A couple of days ago, The Federalist published this great article about how the overemphasis on sex has driven out all other forms of physical intimacy. In fact, “intimacy” itself has come to be a euphemism for sex. We’ve lost so much in our push to be liberated.
About the same time, I came across this post from Amy Alkon (some language) about a younger woman being spoken to sexually by an older man in her field, but not her boss.Yes, the guy was a creeper (probably still is), but this wasn’t a situation where a man with power over her was pressuring her sexually. It was just a guy she wanted something from (advice, a leg up in her field, whatever) who was being inappropriate — or what used to be considered inappropriate.
On one hand, I completely agree with Amy’s point that the woman should have just cowgirled up and told him to knock it off. Women to men: “Anything you can do, I can do better! But your words crush my soul!” Seriously, people (and this is to all people — not just female people), if someone is talking about something you don’t want to talk about, say something to that person. Would this have probably limited whatever help or advancement she wanted from that man? Possibly. Maybe even probably. If he’s asking, “What’s your price?” you can name it or deliver a well-deserved rebuke. Of course, there will be consequences either way; life’s not fair.
(An aside: We’re very open about what offends us to everyone but the involved party. Don’t put it on Facebook or a blog or whatever if you don’t have the common decency to bring it up to the “offending” party. Even then, not every slight needs to be shared with the world at large.)

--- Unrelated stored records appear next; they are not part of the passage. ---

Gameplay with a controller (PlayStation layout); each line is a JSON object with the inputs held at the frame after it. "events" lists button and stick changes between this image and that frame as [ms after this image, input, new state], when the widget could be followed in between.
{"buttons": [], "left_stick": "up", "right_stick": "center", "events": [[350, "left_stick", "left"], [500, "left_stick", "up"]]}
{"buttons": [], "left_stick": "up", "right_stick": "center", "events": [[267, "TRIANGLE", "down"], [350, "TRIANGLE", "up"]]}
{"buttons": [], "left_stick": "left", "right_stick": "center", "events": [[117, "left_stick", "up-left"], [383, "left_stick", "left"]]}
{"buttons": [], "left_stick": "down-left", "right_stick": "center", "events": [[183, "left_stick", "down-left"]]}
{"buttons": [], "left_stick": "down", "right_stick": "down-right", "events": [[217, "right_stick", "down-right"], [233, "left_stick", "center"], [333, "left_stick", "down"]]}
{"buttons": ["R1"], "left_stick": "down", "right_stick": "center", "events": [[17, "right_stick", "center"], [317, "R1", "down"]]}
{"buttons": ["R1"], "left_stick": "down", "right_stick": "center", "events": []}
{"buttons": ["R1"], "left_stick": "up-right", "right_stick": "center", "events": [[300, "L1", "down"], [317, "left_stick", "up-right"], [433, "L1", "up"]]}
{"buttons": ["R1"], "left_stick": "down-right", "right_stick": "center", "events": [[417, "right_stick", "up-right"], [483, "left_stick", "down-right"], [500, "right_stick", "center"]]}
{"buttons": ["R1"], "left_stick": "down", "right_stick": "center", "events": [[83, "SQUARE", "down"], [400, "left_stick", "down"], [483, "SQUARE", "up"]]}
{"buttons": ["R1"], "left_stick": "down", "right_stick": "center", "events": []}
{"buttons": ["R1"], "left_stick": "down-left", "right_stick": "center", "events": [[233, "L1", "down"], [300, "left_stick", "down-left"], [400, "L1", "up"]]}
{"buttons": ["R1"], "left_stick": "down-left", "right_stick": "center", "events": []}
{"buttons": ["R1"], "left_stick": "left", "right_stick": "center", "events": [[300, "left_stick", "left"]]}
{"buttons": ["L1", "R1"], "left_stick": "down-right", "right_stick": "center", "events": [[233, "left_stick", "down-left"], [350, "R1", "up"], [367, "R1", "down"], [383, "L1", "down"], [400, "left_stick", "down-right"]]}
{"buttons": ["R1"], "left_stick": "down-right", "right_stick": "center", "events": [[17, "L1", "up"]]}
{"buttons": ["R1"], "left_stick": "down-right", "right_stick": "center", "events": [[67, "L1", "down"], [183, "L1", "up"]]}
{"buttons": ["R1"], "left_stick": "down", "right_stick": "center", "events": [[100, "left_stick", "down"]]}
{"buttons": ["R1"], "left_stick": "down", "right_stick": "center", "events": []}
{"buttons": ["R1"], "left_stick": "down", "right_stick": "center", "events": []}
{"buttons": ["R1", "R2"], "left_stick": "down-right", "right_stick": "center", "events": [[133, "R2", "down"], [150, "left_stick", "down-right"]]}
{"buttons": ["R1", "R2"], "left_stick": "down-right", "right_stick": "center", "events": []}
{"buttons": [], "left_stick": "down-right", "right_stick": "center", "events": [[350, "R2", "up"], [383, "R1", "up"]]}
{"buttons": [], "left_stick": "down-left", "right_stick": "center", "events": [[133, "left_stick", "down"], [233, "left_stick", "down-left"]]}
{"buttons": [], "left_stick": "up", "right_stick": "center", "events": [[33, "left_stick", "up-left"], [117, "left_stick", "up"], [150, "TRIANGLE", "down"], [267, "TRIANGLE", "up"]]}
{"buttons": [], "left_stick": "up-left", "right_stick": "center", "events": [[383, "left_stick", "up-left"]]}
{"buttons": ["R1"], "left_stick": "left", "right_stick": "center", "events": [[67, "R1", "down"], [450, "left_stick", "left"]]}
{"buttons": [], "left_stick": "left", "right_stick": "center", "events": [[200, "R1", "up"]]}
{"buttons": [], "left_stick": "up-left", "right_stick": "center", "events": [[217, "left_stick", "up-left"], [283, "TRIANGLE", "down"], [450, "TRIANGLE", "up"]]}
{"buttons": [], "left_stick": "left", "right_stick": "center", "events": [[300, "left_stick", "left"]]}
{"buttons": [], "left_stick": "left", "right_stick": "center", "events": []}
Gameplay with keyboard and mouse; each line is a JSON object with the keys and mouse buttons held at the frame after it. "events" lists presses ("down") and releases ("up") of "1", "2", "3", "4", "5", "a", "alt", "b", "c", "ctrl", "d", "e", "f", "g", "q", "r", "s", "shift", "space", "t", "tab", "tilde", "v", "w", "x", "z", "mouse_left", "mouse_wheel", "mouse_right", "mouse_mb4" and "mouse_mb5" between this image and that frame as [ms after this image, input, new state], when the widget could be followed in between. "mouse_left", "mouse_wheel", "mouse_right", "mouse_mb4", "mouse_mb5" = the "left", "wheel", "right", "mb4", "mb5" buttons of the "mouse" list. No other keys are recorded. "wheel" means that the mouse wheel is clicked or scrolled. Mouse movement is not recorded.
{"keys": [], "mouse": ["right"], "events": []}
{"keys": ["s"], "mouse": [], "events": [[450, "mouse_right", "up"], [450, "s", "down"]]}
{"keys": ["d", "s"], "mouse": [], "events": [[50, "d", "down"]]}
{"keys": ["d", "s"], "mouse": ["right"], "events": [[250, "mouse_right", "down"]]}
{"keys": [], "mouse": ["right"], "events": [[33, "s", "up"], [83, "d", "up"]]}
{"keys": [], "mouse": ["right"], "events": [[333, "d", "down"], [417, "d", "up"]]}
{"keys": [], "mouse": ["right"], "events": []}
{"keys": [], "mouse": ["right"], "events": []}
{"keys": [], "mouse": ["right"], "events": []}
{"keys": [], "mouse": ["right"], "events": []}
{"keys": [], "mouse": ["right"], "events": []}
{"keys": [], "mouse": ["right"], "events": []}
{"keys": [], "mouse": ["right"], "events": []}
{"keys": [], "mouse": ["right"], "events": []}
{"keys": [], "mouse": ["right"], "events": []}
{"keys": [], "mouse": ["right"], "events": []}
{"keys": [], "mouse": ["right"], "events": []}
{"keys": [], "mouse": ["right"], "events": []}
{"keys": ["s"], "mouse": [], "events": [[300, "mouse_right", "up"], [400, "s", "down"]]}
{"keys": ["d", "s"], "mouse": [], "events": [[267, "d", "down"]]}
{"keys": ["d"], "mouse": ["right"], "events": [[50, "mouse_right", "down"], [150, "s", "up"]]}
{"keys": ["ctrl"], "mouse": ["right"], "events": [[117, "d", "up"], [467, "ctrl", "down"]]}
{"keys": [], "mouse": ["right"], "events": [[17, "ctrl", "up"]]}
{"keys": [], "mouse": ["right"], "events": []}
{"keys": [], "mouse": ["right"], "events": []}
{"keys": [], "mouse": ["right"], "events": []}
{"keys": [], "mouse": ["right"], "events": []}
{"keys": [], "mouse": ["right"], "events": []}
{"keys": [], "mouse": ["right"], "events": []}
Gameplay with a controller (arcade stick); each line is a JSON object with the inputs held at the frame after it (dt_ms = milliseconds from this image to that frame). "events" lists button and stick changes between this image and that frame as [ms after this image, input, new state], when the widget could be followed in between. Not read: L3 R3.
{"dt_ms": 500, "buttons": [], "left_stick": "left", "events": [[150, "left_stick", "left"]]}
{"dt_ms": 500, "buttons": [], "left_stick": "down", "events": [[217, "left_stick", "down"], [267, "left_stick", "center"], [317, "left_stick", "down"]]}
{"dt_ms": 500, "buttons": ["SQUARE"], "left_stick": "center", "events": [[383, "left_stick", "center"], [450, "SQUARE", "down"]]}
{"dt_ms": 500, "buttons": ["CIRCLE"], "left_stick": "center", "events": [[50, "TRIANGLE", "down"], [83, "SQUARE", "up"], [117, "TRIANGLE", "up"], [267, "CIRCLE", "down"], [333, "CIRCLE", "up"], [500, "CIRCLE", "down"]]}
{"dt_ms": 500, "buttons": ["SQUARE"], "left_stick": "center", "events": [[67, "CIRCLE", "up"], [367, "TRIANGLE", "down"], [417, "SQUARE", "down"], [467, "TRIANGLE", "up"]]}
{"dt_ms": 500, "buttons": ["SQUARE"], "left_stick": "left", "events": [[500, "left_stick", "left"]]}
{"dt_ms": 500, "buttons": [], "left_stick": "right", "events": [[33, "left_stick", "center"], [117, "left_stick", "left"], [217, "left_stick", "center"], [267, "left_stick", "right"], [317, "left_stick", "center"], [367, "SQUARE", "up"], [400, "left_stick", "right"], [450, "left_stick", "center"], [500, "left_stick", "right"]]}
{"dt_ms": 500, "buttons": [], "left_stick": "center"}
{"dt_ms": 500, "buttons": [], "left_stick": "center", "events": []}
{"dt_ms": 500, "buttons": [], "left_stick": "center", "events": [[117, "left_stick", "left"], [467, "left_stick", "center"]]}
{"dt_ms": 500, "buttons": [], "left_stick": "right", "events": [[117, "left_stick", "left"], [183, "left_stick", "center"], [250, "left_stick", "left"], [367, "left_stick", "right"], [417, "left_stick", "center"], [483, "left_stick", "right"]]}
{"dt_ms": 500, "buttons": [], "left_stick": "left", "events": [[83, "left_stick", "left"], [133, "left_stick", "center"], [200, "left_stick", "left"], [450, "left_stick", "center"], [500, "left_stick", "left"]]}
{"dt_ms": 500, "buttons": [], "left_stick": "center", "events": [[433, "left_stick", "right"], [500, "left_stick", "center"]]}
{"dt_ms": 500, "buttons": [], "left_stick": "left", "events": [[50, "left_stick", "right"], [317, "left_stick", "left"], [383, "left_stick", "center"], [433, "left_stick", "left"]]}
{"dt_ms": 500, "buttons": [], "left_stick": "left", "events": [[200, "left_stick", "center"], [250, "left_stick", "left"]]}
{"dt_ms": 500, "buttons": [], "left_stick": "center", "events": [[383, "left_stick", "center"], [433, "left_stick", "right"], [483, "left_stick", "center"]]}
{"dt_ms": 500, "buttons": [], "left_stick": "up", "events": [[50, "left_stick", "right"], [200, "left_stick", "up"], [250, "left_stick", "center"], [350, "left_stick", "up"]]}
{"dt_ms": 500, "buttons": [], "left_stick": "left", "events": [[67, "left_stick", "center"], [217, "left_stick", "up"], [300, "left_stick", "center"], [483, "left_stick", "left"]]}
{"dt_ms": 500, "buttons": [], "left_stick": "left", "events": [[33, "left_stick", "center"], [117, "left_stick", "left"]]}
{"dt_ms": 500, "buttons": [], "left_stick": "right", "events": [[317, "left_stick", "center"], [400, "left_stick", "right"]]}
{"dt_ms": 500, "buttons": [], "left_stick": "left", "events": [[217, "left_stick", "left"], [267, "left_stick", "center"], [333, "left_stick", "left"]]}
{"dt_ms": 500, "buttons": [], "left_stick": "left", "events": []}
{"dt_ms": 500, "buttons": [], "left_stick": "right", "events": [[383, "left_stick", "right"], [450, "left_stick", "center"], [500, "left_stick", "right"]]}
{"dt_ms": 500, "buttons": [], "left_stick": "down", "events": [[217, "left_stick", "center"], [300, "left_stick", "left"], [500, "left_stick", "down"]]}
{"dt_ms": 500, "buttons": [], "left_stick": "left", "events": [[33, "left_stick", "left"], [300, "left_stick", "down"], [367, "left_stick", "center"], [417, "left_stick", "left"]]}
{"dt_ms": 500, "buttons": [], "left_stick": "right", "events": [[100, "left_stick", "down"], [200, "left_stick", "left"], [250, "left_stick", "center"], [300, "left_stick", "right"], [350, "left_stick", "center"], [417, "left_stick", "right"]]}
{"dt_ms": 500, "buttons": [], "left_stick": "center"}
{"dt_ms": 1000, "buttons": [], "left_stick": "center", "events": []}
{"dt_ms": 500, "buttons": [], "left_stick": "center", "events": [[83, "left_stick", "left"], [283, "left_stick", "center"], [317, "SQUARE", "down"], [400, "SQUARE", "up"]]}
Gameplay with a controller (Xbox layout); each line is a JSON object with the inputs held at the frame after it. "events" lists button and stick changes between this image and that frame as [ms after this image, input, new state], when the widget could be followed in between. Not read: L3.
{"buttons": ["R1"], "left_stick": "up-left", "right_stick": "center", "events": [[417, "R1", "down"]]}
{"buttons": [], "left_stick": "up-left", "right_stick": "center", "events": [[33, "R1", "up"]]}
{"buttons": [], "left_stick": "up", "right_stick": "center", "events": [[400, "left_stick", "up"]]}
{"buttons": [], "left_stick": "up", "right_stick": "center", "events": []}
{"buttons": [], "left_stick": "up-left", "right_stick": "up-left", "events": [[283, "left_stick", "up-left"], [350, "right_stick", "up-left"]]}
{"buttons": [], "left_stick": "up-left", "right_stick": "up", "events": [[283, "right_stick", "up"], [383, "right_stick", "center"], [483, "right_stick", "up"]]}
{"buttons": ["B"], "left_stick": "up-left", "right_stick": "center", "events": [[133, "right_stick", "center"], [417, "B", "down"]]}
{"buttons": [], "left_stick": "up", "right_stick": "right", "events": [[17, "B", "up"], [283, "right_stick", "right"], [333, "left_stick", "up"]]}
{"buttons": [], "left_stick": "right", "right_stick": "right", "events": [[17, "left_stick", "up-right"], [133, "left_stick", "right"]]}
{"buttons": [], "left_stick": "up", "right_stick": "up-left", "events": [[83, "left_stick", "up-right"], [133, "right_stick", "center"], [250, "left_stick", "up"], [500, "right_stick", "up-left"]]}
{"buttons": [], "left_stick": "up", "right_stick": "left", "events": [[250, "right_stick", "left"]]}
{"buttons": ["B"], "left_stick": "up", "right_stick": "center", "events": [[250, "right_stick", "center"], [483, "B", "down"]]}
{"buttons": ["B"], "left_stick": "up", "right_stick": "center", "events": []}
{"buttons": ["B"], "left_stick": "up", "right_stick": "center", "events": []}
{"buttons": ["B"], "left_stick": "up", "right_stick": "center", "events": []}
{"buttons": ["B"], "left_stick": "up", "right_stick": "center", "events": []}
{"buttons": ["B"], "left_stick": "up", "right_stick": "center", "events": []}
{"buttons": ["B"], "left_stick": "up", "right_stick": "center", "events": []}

On the other hand, don’t you long for the days when it was common societal convention not to talk about sex with everyone everywhere? When there were relationships and settings that were not open to frank expressions of sexuality? We have sexual banter and public displays of affection in all settings, all the time. At one time, these situations would have been viewed by most people as clearly inappropriate. But the phrase “not appropriate” doesn’t really apply to our culture anymore. Personally, I don’t think it’s appropriate to be having sexually tinged conversations with someone you just met in any context. If there were still lines, this guy definitely crossed them and kept going for a couple of miles. But since we’ve decided lines are too restrictive, some people see a creeper and other people see a man just making conversation.
Acai can even help reduce the pain and buying sildenafil online Related shop inflammation of arthritis. 28. An act of levitra order prescription penetrative sex involves erection, penetration and ejaculation. If you have an unexplained case of any condition, your spehttp://downtownsault.org/northern-computer-services/ order viagra onlinet will look forward to check your prostate gland. These are packed safely so that they can reduce their partner’s snoring by rolling him/her over on their side. generika levitra more information This is my counter-culture opinion: there are relationships and settings –professional relationships, educational settings, acquaintances, among others — where frank expressions of sexuality shouldn’t be appropriate. It shouldn’t be up for debate that you shouldn’t talk to your colleagues or acquaintances in a sexual manner. But that’s just me.
If you don’t participate in this brave new world of coarsened talk, you’re considered a prude — and not just among “libertines” or the secular world. I’m fairly active on Twitter, and conservatives and people with “Jesus loving Christian holy person” in their bio are more than happy to engage in innuendo and TWSS-eds with perfect strangers. Bow chicka whatever.
Ironically, going back to that first article, the over-sexualization of all the things has killed physical intimacy that isn’t sexual. You can talk dirty to perfect strangers, but you can’t hold the hand of a friend without it being considered suspect of a relationship that isn’t innocent. Our society has decided there are no off-limits for talking about sex and no hard limits for sexual relationships, and now sex has taken apparent, if not actual, primacy in almost every relationship.
Sex is a good gift of a Holy God and wonderful in its place. That place isn’t all times, among all people, everywhere. Let’s restore those boundaries.
What do you think? Is the breakdown in sexual boundaries good or bad? What would you have done in the situation described by Alkon?